Defendant followed the unusual procedure of filing an affidavit with his brief, alleging that there were possibly four separate deliveries and possibly four separate acts of transportation. I shall assume, without deciding, that such practice is proper.

It is true that the admissions support defendant's contention that there may have been more than one act of transportation. However, the contents of the separate bills of lading are available to the defendant. There is no indication that the contract terms of each bill vary. Whether or not some of the deliveries were made simultaneously under the separate bills of lading is information more readily available to defendant than to the plaintiff. The plaintiff sets forth a list of all of the missing and damaged articles in his exhibit to the complaint.

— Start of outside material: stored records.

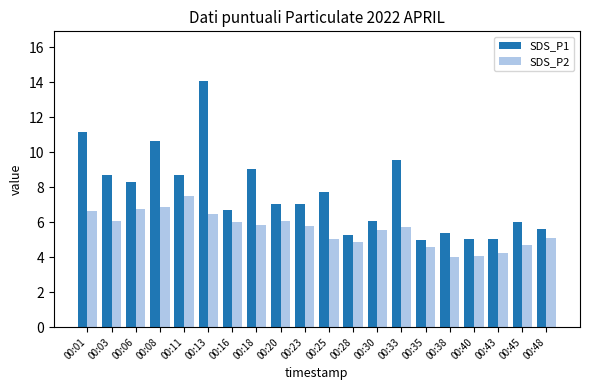

What is the value of the SDS_P2 bar at the 13th from the left?

5.5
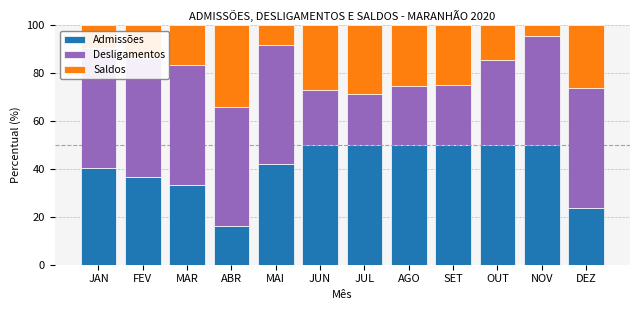

What position from the left is OUT?

10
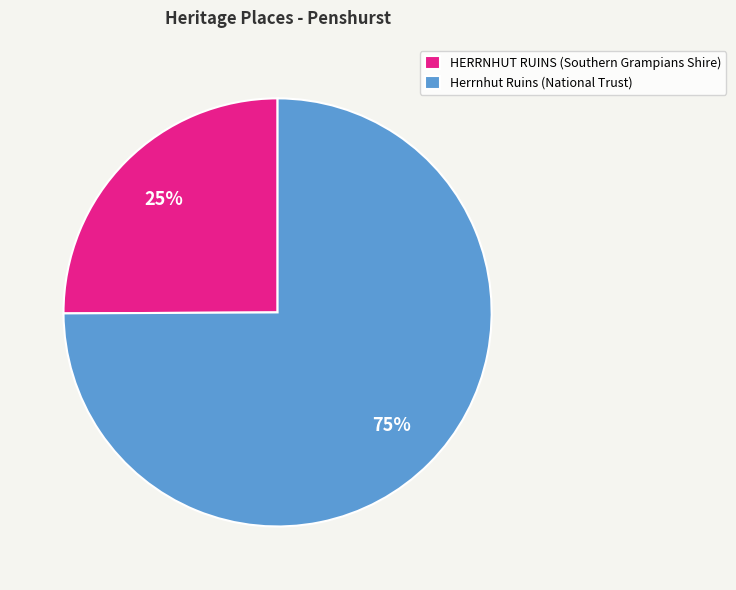

To the nearest percent, what portion does Herrnhut Ruins represent?

75%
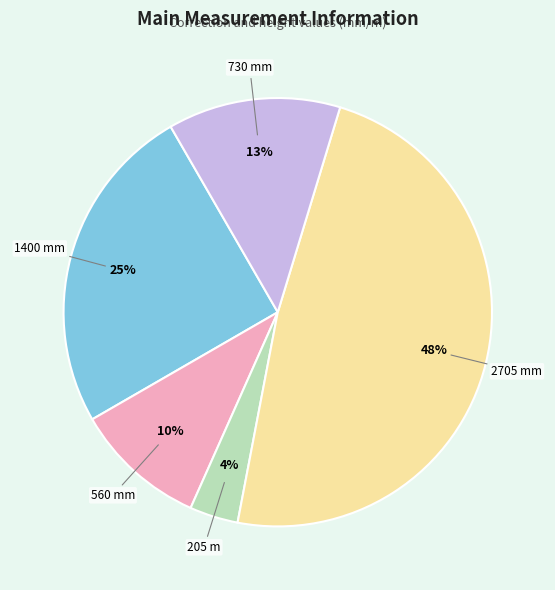

Is there any slice that represents more than half of the pie?

No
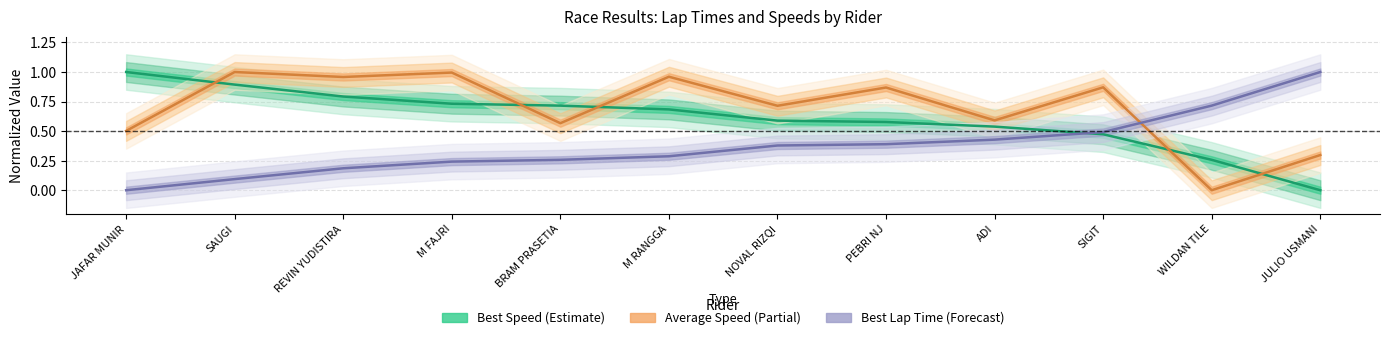

What is the difference between the maximum and minimum values in the Best Lap time series?

1.0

Defendant argues that separate counts will enable him to know if different defenses are required. This, in itself, is not a sufficient reason for granting this motion. Northwest Airlines, Inc., v. Glenn L. Martin Co., D.C., 9 F.R.D. 551; Broomfield v. Doolittle, D.C., 2 F.R.D. 517. Defendant has not represented that he has a different defense to each shipment but only that he could have. To require separate counts here would merely increase the verbiage without adding to the enlightenment. Nagler v. Admiral Corporation, 2 Cir., 248 F.2d 319, 324.

*406 I conclude that the several acts of shipment all flow toward a common legal right to be enforced and such separate acts, if they exist, need not be stated separately. At least this is true where, as here, according to the admissions, at best, only four shipments are involved.

Defendant's motion that plaintiff state its claim in separate counts is denied.